### WHAT IS EXPECTED
Go through the entries below and report how many lines contain the string "right". Nothing but the number is wanted.

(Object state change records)
···

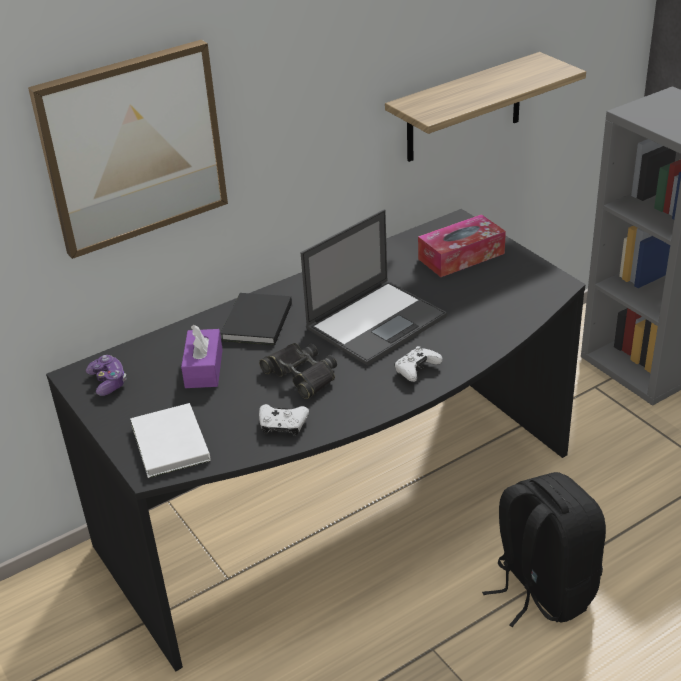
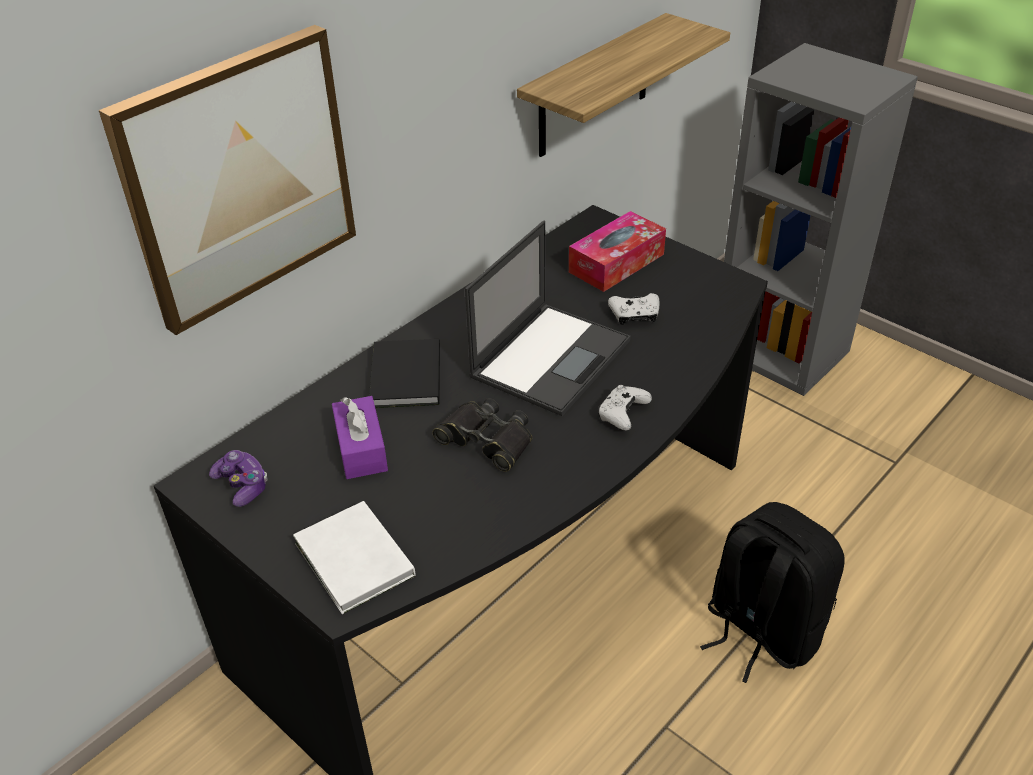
camera: 15 degrees left, 5 degrees up
white game controller [259,404,309,436] -> white game controller moved to [608,293,660,325]

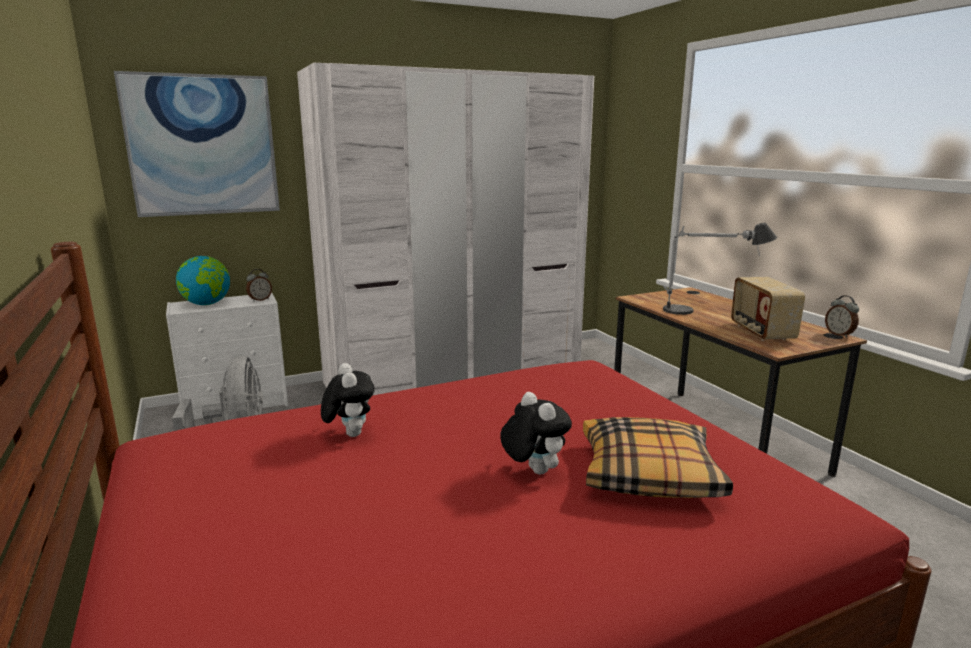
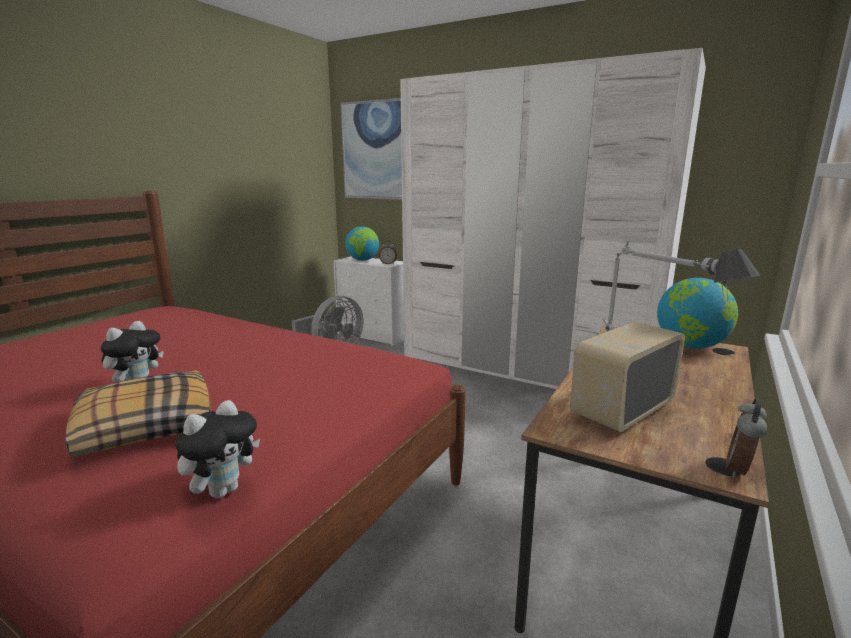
camera: 55 degrees right, 0 degrees up
plush toy [321,363,375,437] -> plush toy moved to [175,400,260,498]
none -> globe [657,278,738,348]

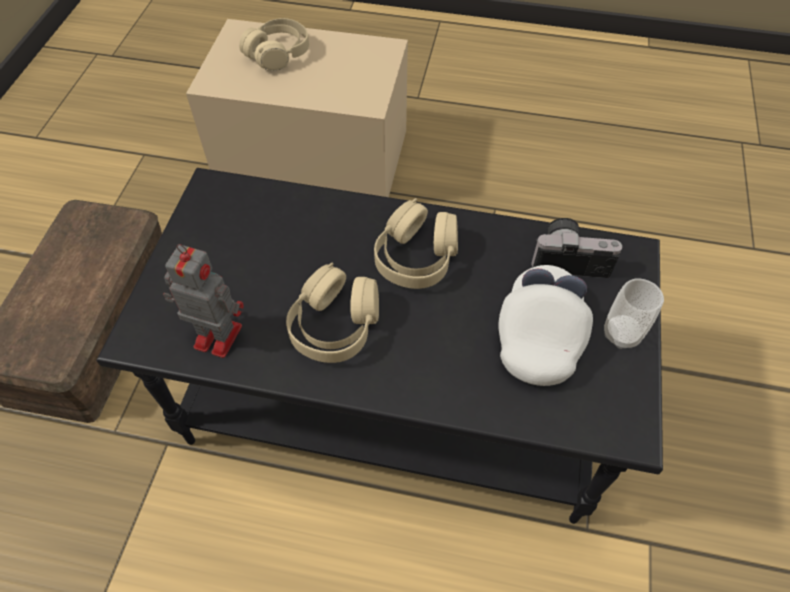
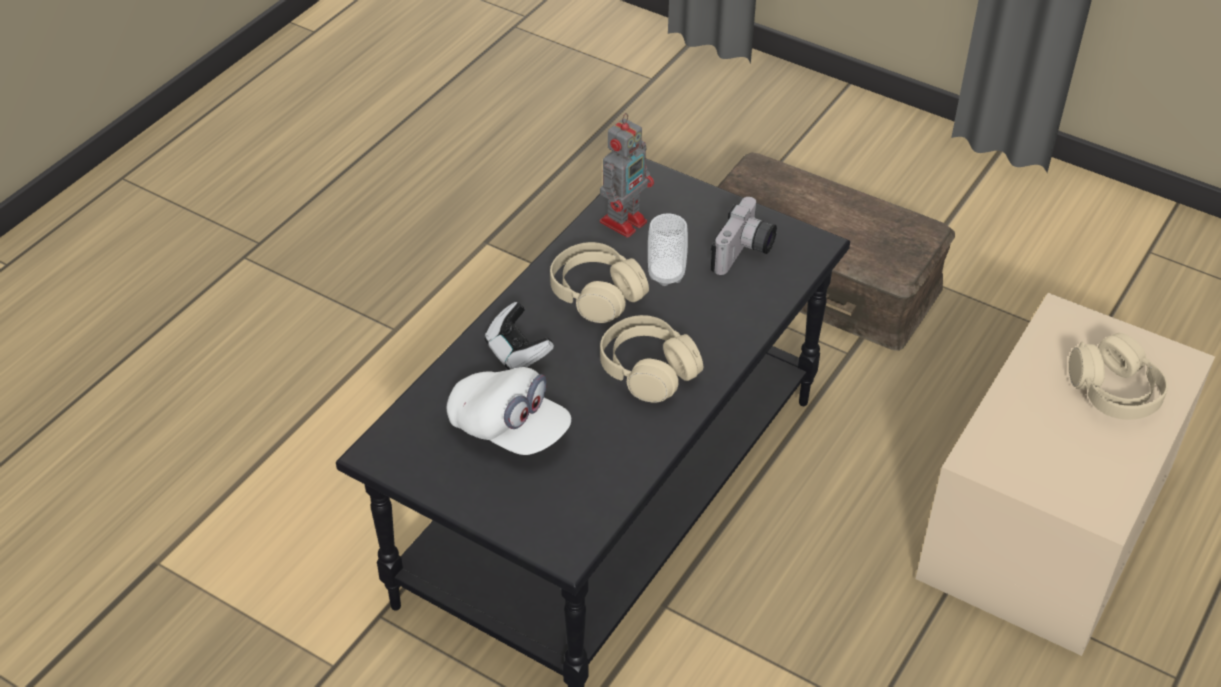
camera: 110 degrees right, 10 degrees down
camera [531,218,622,278] -> camera moved to [711,197,777,275]
cup [604,279,664,349] -> cup moved to [648,214,688,286]
none -> game controller [484,302,554,370]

···

### RESPONSE
2